**Passage shown:**
>> start

John 14:3. His coming again and receiving embraces the whole of His influence, drawing, setting free (John 12:32; John 8:35-36), beginning with the resurrection and ending in His final manifestation.
John 14:5. When any one in due time, after the Word and Spirit of Christ have long spoken to him, opposes his “we know not,” then becomes he the unbelieving Thomas who will not know and believe; but a genuine Thomas asks for the way in deep earnestness, and will not be long without a perfect understanding.
John 14:6. Christ is as—1. Man, the way which offers itself to all men; 2. God, absolute, independent truth; 3. God-Man, the life, that is the fountain of life springing from Him and received by us.—“Yea, Thou art the goal and Thou art also the way: so is a stream goal and way at once: I will bend my energies to go thither where the stream pours itself into the sea, thither where the Son sits at the right hand of the Father; and to reach it I will commit myself to the stream which is my way, and not only a way which guides me, but a way also which bears me: thus come I to Thee through Thyself, Thou guidest me and bearest me at once.” (Theremin).
John 14:8. Previous to the true “my Lord and my God” there was no greater honor given to Christ, or higher power ascribed to Him than in this Lord show us the Father.—It sufficeth us; to see God is blessedness.
John 14:9. Christ is the visibility of the Invisible, as far as, and in such a way as, He may be seen.
John 14:10. Believest thou? That is still the humbling question of the Lord which rebukes the presumption of every aspiring Philip in life, as it is the consoling question which alleviates the sorrow of every downcast Martha at the grave.—His words are no other than works, and His works are speaking and testifying words.
John 14:11-24. The transition from believing to loving; from believing primarily as the reliance and subjection of knowledge, to loving as not merely the fruit of faith but as already the living germ of the true and living trust of a person on a person—as the affiance of the heart.
John 14:12. He sowed, we reap—and the harvest is indeed greater than the seed.—I go—to death, indeed, but thereby to the Father; away from you, indeed, but thereby the more spiritually and effectually to unite Myself with you.
John 14:13-14. Let your faith in My Person become prayer in My name. To pray in the name of Jesus is—1. to mention Him in connection with the thing asked for, appealing to (depending upon) Him; 2. to pray actually in the Person of Christ, that is, as standing in His place; 3. to ask for nothing but what is according to His mind, in His interest; 4. to call immediately upon the name of Him, who is with the one praying by the Spirit at the same time that He is above with the Father.
John 14:16. Christ is Himself the one Paraclete, and by His side with like personality stands the other.—The acts of the three Persons—asking, giving, abiding.—Paraclete—one who performs all that which a Counsel or Representative, being at the same time an Adviser, can perform for us.

>> end

**To be done:**
1) In the commentary on John 14, list the four things that praying in the name of Jesus is said to mean.
2) Carry the commentary on John 14 forward, starting after its final sentence.
Nothing in the entries is needed for either task.

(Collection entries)
>> start

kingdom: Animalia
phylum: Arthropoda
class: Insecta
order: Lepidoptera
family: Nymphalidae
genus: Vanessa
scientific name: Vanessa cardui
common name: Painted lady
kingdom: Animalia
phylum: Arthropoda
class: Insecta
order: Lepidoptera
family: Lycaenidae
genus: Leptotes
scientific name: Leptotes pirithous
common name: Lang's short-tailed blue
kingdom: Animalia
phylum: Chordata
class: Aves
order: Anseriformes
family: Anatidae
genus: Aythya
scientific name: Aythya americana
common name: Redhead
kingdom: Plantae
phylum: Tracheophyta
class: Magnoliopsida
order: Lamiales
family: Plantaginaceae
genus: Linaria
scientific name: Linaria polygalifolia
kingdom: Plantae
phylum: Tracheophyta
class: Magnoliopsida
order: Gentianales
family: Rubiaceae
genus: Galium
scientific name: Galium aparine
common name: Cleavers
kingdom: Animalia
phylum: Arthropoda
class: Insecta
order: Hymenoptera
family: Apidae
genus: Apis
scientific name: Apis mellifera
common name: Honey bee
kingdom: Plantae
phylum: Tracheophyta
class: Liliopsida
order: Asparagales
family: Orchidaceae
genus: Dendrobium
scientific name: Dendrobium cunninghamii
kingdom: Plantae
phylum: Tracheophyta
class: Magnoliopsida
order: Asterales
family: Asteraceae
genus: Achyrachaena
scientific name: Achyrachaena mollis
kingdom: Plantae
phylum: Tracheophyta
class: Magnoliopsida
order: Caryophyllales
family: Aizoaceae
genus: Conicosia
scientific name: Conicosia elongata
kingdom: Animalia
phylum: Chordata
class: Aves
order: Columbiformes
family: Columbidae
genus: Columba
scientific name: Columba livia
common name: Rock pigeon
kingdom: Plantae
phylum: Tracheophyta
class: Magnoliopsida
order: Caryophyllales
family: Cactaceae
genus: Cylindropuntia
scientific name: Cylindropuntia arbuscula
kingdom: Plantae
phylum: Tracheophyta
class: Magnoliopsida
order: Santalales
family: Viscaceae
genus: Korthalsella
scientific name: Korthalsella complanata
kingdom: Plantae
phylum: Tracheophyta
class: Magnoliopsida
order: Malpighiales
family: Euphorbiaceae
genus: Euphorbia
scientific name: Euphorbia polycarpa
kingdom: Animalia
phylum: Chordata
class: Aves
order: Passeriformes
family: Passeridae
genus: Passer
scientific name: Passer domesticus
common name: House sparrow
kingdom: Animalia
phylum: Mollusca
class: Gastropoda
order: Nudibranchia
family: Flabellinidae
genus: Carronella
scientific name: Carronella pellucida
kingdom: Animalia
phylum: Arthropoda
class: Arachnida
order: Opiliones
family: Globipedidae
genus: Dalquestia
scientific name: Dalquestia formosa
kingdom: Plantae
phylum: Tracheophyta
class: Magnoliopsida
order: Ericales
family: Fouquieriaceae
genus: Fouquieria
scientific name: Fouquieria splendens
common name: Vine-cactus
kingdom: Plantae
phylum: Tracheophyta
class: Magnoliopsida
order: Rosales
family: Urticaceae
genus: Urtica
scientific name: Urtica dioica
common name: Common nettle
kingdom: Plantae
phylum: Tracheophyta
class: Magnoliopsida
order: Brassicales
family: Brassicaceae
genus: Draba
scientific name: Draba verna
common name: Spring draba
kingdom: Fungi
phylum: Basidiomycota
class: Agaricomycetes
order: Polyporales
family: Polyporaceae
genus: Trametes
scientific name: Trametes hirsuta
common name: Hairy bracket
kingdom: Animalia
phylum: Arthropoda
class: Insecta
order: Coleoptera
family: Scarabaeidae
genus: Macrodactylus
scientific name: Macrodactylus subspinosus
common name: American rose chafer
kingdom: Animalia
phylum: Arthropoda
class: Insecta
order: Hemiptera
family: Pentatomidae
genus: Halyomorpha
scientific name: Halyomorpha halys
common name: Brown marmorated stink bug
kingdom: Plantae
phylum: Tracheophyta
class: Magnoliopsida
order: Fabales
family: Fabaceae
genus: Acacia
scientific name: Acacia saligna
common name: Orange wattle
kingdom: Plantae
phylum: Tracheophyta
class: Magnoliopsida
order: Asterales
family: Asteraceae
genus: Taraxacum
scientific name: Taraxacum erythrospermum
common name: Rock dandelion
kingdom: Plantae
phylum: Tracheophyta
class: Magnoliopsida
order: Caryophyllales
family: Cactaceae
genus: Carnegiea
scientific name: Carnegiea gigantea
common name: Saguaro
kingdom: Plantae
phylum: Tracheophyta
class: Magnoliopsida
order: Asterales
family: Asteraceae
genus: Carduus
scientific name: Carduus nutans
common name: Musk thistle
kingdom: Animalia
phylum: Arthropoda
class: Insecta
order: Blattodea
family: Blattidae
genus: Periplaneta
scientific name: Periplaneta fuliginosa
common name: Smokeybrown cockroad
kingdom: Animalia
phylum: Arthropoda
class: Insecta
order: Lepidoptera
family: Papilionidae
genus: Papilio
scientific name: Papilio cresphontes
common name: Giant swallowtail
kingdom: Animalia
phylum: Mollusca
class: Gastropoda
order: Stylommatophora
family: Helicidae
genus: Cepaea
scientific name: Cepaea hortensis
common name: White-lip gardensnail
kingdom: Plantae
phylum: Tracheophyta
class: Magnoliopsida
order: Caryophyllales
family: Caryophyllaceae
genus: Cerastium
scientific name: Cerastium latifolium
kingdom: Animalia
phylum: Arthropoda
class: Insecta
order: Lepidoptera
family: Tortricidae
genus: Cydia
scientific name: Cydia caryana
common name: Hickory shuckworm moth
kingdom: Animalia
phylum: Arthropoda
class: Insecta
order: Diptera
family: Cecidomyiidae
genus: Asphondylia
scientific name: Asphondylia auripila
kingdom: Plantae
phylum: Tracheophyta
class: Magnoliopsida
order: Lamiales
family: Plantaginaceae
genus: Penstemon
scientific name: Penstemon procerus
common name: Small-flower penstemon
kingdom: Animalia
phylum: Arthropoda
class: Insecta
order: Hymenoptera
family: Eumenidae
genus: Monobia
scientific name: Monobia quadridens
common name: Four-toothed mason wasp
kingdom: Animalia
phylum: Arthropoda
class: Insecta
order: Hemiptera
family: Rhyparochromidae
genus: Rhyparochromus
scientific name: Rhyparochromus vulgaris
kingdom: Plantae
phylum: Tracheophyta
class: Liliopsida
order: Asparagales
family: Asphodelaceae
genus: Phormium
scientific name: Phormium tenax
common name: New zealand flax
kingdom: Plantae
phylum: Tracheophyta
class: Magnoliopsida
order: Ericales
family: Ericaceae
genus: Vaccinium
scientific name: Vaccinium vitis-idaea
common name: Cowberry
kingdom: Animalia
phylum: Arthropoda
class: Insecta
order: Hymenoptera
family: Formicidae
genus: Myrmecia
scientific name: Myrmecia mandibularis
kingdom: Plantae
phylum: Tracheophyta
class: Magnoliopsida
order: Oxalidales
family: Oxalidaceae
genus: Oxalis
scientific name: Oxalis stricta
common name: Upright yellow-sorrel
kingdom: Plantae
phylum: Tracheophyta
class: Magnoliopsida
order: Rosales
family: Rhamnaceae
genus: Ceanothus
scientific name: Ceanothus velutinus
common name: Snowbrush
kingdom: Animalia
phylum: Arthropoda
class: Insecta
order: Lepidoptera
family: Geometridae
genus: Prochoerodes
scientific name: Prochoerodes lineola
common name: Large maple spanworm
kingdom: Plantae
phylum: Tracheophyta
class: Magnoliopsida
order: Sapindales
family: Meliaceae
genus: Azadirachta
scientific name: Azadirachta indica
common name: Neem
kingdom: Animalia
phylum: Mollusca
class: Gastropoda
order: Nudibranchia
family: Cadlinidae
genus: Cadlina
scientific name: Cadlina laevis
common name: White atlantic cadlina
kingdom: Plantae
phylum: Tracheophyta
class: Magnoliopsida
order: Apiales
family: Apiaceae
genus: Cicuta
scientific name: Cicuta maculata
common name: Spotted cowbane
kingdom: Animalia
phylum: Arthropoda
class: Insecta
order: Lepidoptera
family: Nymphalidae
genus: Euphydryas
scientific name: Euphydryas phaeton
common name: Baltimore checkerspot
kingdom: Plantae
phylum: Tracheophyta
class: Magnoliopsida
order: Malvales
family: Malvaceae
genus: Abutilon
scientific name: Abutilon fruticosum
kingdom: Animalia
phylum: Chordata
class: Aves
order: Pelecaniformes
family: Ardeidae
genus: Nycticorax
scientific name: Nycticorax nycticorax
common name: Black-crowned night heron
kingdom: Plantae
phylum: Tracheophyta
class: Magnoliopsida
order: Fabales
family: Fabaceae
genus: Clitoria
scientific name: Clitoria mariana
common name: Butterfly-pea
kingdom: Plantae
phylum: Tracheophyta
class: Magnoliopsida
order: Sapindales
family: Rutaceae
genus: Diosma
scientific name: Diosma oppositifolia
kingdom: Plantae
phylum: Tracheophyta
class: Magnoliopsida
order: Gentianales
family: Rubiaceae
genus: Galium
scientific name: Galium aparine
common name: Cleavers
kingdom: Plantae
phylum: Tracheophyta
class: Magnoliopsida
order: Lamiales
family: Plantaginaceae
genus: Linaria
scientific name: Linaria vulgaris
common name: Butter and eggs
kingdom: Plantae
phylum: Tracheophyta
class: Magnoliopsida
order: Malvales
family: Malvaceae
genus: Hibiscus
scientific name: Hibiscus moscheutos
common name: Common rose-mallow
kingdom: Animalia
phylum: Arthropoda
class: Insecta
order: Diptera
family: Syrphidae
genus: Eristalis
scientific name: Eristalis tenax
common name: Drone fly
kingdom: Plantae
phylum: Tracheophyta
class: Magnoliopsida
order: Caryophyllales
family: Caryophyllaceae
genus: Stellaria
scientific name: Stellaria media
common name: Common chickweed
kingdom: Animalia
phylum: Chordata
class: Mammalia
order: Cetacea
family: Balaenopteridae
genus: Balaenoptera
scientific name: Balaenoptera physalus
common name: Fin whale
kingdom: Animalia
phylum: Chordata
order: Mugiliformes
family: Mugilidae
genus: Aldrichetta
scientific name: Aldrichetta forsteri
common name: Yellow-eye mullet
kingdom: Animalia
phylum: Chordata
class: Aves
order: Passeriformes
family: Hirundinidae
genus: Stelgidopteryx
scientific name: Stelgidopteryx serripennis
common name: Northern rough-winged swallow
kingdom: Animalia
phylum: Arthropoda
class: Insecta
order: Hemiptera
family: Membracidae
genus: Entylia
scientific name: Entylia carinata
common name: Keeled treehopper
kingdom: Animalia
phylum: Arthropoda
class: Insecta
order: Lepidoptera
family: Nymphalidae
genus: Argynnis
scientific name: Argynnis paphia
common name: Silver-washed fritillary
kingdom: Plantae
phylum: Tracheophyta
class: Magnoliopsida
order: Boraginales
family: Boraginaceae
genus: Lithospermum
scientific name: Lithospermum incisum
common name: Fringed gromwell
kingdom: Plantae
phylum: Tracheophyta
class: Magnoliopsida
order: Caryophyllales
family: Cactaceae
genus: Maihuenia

>> end

**Per-task outputs:**
1)
1. Mentioning Him in connection with the thing asked for, appealing to (depending upon) Him.
2. Praying actually in the Person of Christ, that is, as standing in His place.
3. Asking for nothing but what is according to His mind, in His interest.
4. Calling immediately upon the name of Him who is with the one praying by the Spirit at the same time that He is above with the Father.

2)
John 14:17. The Spirit brings to us the Truth—that is the truth concerning ourselves, the will of God toward us, the way of return to God through Christ; He shows, glorifies, opens to us this way as truth and life, so that we know what follows in John 14:20.—The world cannot receive Him, because to receive Him requires susceptibility.—The beginning and ground of all knowing is an internal true beholding.
John 14:18. I will not leave you orphans; they are His little children, John 13:33.
John 14:19. Because I live ye shall live also; there is no other guarantee for our personal continuance in the integrity of our being than the personality of Christ—all other arguments and hopes of immortality are like shadows and vapor before the light and power of this living word.
John 14:21. I will manifest Myself to him; beyond this, promise has nothing greater or higher for man. (Is not the promise of John 14:3 greater—I will come again and receive you unto Myself?—E. R. C.).
John 14:23. This first loving, which is the point of decision on our part, is the essential germ of life in living faith.—Learn better what love is, ye zealots, and make the banner of love to the Lord, the sole banner of His Church!—My Father will love him, etc.—the rewarding love for such as thus love (obediently) in full communion or manifestation.—As sin dwells in our hearts as a home, so does the new love which casts it out.
John 14:26. On account of our weakness or our sinfulness, we forget the most familiar words just where they should be remembered, and there is always need that one should stand behind us ready to pronounce our duty in our ears.—Let us not scorn in relation to babes in the school of Christ the receiving and the keeping of even the word not understood.
John 14:27. Peace; the whole salvation of man, his re-establishment into final perfect external and internal well-being.—”In the Hebrew this little word peace means nothing else but thriving and prospering” (Luther).—My peace; the peace which—1. I Myself have, 2. I alone can give, 3. I can give only through fellowship with Myself.—Not as the world giveth; public peace is not to be trusted, still less the world’s peace of heart.—The peace of God in Christ is higher than all understanding; higher than all words about it, and deeper than all consciousness of it.
John 14:28. They would rejoice at His departure if they loved Him aright; their love is not yet disinterested enough.—“Up! up! let us go forth to suffering and the fulfilment of the Divine will! Thus does the Lord arouse them, and carry them with Him into His contest, that they may be His followers in the way of suffering.” (Berlenb. Bibel).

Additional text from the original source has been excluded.